ABUJA, Nigeria — Nigerians celebrated Muhammadu Buhari’s electrifying victory in presidential elections Wednesday but sobering challenges confront their next leader, from an Islamic uprising to widespread poverty and corruption.

Buhari — a former military general who once led Nigeria following a coup — made history in Africa’s most populous country and biggest oil exporter as the first opposition party candidate to win democratic elections, ending President Goodluck Jonathan’s bid for another term.

Buhari warned the country’s Boko Haram insurgents that he’d be coming after them.

“No doubt this nation has suffered greatly in the recent past and its staying power has been challenged to its limits, chief among them the insurgency of Boko Haram,” he said Wednesday at Abuja’s international conference center where he received a certificate attesting to his victory.

“Boko Haram will soon know the strength of our will and commitment to rid this nation of terror.

… We shall spare no effort until we defeat terrorism.”

Boko Haram, whose name translates roughly as “Western education is forbidden,” aims to establish an Islamic empire in Nigeria, which is half Christian and half Muslim. The group has aligned itself with the Islamic State and killed thousands of civilians and carried out frequent kidnappings — including ones of schoolgirls — in its quest to intimidate Nigerians and control more territory.

But it has been hit hard in recent weeks by government troops and allied forces from neighboring Chad, Cameroon and Niger.

Jonathan’s term was marked by his failure to control the six-year insurgency.

The president-elect also warned that corruption would not be tolerated after he takes office May 29. As Nigeria’s leader three decades ago, he returned looted government assets. Government workers who came late to work were forced to perform squats. His regime executed drug dealers.

“Corruption attacks and seeks to destroy our national institutions and character … distorts the economy and creates a class of unjustly enriched people,” Buhari said Wednesday. “Such an illegal yet powerful force soon comes to undermine democracy because it has amassed so much money that they believe they can buy government.”

Jonathan’s party has governed since military dictatorships ended in 1999. Buhari has been trying to be president since then and this was his fourth run at the presidency. Buhari had ruled Nigeria for less than 20 months before being deposed in another coup in 1985, with another major general saying Buhari had been slow to overcome the nation’s economic problems.

Jonathan conceded with grace late Tuesday, saying “I promised the country free and fair elections. I have kept my word.”

In a continent where there have been cases in which a sitting president refused to accept defeat at the polls and violence resulted — Ivory Coast in 2011 is an example — the turn of events in Nigeria was good news that was welcomed by many Nigerians and foreign leaders alike. In the northern city of Kaduna, people clapped and cheered in the streets Wednesday.
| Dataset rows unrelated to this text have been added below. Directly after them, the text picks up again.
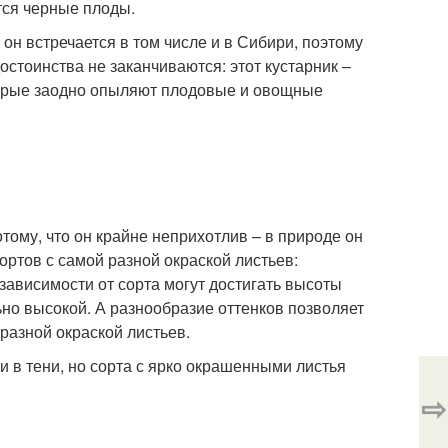
тся черные плоды.
он встречается в том числе и в Сибири, поэтому
остоинства не заканчиваются: этот кустарник –
оторые заодно опыляют плодовые и овощные
тому, что он крайне неприхотлив – в природе он
ортов с самой разной окраской листьев:
 зависимости от сорта могут достигать высоты
ьно высокой. А разнообразие оттенков позволяет
 разной окраской листьев.
 в тени, но сорта с ярко окрашенными листья
⇨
Jonathan’s concession has defused tensions and fears of post-election violence. Some 1,000 people died and 65,000 were made homeless in riots in the Muslim north after Buhari lost to Jonathan in 2011. Results from Saturday’s election show Buhari winning votes across religious, tribal and geopolitical lines.

Because of decades of military rule this was only the eighth election in Nigeria’s history and the fifth since democracy was restored in 1999.